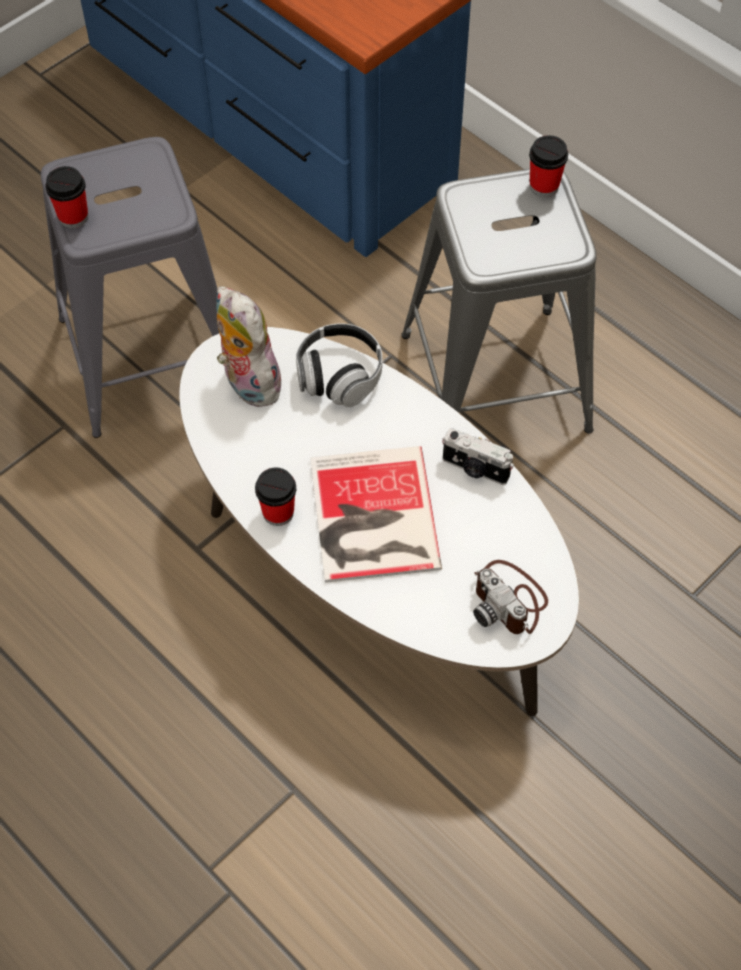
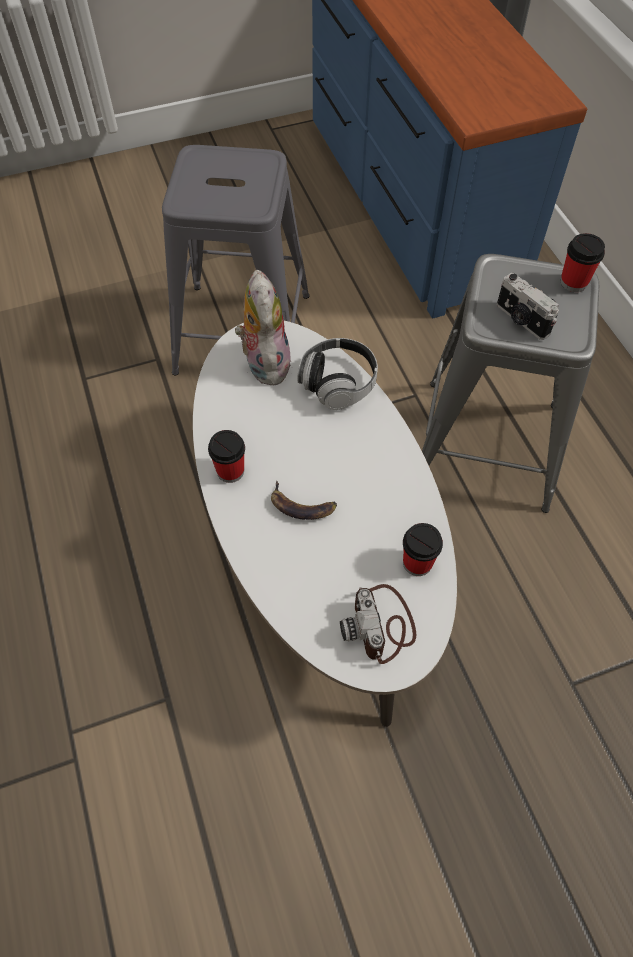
camera: 25 degrees right, 0 degrees up
(73, 217) = (182, 186): cup -> cup (417, 563)
(371, 518) = (301, 505): book -> banana
(475, 469) = (409, 500): camera -> camera (521, 320)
============================================================
-- Task to complete --
Going through the data above, return each line with the word "camera".

-- Output for this exercise --
camera: 25 degrees right, 0 degrees up
(475, 469) = (409, 500): camera -> camera (521, 320)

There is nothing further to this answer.